Since the outlawing of public executions at the turn of the 20th century, nothing satiates a crowd’s primal lust for blood like a pitcher throwing a 95 mph fastball at another human being’s head. Admit it, you love a good beaning. Even more so, we all love the hours of debate that follow. The big question: Was it intentional? In a conversation of five different baseball minds, you’re sure to hear five different opinions.
Thursday night in Baltimore, the debate began. Did Red Sox pitcher Clay Buchholz intentionally throw at Adam Jones? As of 5 p.m. Friday evening, the question was still raging in the MASN studios. To help your quest for knowledge, I’ll fill you in on part of the conversation. It’s great insight to the unwritten rules of intentionally throwing at a batter.
O’s manager Buck Showalter clearly felt the beaning wasn’t an accident. When asked after the game he curtly replied, “We’ll file that one away.” Code for, “When the time is right, get ready for some retaliation.” For the record, the Orioles will see the Red Sox two more times this season. The first will be Sept. 21 at Fenway, then a week later the two teams square off again at Camden Yards. Get your tickets now. Wouldn’t it be ironic if Kevin Gregg got the call to bean Big Papi? Nothing like a rematch of two big, slow dudes who would prefer walking on hot coals over having to act like they’re fighting again. Maybe David Ortiz is practicing his show punches right now while on the disabled list.
As to the matter concerning Jones Thursday night. My MASN colleague, former World Series MVP Rick Dempsey, believes Boston catcher Jarrod Saltalamacchia probably gave the signal himself after being plowed over by Jones at the plate the previous night. A clear-cut case of retaliation. Dempsey said he used to give the signal quite a bit behind the plate. The objective was to take a guy mentally out of the game before he got on a roll.
MLB Network Radio host and former Orioles general mannager Jim Duquette was also in on this conversation. His take: Jones’ play at the plate was kosher and so was Buchholtz beaning Jones the next day if the Red Sox pitcher believed it wasn’t kosher. Duquette dropped some knowledge on the conversation. Why didn’t the Orioles retaliate in that same game? The Orioles were winning by two runs when the beaning took place in the third inning. The obvious: It would be stupid to hit a Boston batter, put him on base and allow the potential tying run to come up to the plate next. Not exactly smart baseball.
Also, an unwritten rule of beaning: You hit our best player, we hit your best player.

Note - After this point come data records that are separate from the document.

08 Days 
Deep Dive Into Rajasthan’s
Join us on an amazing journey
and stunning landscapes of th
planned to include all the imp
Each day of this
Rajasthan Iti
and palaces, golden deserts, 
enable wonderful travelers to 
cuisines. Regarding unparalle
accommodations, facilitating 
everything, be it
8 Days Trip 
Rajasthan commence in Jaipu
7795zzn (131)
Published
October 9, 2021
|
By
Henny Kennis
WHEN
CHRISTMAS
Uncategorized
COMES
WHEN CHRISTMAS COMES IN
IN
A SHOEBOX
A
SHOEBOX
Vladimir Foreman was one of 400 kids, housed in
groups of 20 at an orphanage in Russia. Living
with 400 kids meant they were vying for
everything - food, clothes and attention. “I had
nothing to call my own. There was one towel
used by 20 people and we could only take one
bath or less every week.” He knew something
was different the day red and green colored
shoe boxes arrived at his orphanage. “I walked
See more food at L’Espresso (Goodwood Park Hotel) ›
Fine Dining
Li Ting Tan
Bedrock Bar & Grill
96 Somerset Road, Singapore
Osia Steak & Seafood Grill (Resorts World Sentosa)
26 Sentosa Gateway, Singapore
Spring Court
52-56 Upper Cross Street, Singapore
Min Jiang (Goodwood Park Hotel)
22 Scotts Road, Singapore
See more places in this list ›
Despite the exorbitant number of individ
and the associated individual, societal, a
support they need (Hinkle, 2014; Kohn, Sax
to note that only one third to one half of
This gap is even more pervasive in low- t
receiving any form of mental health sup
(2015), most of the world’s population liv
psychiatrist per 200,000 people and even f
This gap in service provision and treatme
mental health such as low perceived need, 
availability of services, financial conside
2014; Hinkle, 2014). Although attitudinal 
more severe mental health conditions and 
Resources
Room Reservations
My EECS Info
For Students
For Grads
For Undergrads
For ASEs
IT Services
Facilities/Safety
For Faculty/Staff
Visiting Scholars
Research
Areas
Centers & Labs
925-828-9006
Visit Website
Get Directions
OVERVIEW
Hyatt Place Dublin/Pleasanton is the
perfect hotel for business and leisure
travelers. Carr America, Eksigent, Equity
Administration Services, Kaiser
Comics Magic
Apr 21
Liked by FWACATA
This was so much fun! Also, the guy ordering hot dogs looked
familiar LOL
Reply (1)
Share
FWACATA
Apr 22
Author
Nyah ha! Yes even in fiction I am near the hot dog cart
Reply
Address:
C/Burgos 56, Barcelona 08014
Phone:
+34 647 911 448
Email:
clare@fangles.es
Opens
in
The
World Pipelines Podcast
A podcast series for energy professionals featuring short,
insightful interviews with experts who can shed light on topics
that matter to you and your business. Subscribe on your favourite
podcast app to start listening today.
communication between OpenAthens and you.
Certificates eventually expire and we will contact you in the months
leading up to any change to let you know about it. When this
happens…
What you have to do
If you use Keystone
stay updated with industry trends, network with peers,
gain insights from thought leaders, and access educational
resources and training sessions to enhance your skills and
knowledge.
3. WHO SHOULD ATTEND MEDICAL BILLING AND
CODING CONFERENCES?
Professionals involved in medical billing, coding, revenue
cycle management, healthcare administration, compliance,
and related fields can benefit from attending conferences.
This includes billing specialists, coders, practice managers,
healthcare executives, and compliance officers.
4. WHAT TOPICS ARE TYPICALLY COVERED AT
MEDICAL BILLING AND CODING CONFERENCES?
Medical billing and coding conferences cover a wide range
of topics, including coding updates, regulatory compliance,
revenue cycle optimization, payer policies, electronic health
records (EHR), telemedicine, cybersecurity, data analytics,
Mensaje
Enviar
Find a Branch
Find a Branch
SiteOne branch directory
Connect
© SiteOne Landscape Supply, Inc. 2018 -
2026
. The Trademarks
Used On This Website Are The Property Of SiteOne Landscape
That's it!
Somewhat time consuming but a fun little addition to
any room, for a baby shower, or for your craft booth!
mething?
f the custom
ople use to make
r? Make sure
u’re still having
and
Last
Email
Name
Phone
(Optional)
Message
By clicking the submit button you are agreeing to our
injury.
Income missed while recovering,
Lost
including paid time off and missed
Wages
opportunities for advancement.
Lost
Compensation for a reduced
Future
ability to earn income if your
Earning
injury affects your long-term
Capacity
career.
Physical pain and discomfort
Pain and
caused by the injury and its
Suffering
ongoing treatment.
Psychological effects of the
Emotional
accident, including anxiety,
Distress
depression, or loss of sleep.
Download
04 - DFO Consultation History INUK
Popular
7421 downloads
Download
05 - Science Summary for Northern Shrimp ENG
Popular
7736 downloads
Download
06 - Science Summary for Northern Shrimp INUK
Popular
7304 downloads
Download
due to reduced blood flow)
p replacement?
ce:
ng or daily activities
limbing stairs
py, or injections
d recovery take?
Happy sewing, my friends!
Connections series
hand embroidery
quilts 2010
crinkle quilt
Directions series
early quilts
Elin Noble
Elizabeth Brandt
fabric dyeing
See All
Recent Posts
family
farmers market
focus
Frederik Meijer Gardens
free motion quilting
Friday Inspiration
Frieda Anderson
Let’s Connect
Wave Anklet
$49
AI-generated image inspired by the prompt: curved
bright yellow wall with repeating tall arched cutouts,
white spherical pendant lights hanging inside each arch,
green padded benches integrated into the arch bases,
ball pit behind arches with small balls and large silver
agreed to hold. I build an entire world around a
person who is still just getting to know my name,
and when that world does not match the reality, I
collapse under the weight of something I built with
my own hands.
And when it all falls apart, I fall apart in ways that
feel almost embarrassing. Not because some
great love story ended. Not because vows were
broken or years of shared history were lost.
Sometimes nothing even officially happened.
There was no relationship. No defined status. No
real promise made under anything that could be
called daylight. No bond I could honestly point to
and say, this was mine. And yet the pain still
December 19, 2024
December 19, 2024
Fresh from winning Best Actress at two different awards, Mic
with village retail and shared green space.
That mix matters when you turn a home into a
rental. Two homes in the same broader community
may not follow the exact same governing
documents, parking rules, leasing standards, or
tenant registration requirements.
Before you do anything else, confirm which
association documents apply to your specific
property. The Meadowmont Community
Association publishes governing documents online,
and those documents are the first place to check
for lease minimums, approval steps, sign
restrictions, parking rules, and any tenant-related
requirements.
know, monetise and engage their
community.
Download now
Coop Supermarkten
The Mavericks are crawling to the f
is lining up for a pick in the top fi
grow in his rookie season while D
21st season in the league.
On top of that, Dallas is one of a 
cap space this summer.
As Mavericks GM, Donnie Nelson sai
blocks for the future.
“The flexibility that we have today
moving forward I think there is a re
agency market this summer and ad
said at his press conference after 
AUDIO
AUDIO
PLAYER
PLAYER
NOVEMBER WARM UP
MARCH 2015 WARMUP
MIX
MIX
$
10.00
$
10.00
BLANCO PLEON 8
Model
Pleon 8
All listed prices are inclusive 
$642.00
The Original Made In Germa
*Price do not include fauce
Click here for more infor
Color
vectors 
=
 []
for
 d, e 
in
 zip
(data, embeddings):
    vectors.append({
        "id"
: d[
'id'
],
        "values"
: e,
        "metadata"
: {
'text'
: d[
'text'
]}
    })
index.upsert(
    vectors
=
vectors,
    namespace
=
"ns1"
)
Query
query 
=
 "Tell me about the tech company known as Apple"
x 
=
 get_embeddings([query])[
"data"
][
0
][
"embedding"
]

What many of us hadn’t noticed was the Red Sox’s two best players, Dustin Pedroia and Adrian Gonzalez, were the final two outs of the top of the third inning. The incident happened in the bottom of the third. That meant the Orioles would have had to wait until Pedroia came back up to bat in the fifth inning. By then, the game was tied 3-3. Not a good time to just give the opposition a free base. Especially Pedroia who can wreak havoc on the base paths.
And so, we wait until Sept. 21.
MASN analyst and former Orioles pitcher Dave Johnson keyed me in on a part of the game I never knew. Rarely does the manager tell a pitcher to hit a batter. It’s not a position the manager wants to be in if a player is asked why he hit someone. Johnson told me never in his big league career did a manager tell him to hit a batter. Usually, he said, a pitcher knows what happened and will ask his teammate involved if he thought it was a dirty play or unsportsmanlike or whatever. Then, the pitcher makes his own decision on when to retaliate. Usually the beaning will come in a two-out situation when a game is not close, or early in a game. That way, putting a runner on base who could potentially score won’t hurt the team’s chances of winning.
By the way, Jones was hit by Buchholz with only one out. Because of that, Johnson said he wasn’t so sure it was intentional.
As I said, ask five different people, you’ll get five different opinions. What did you think?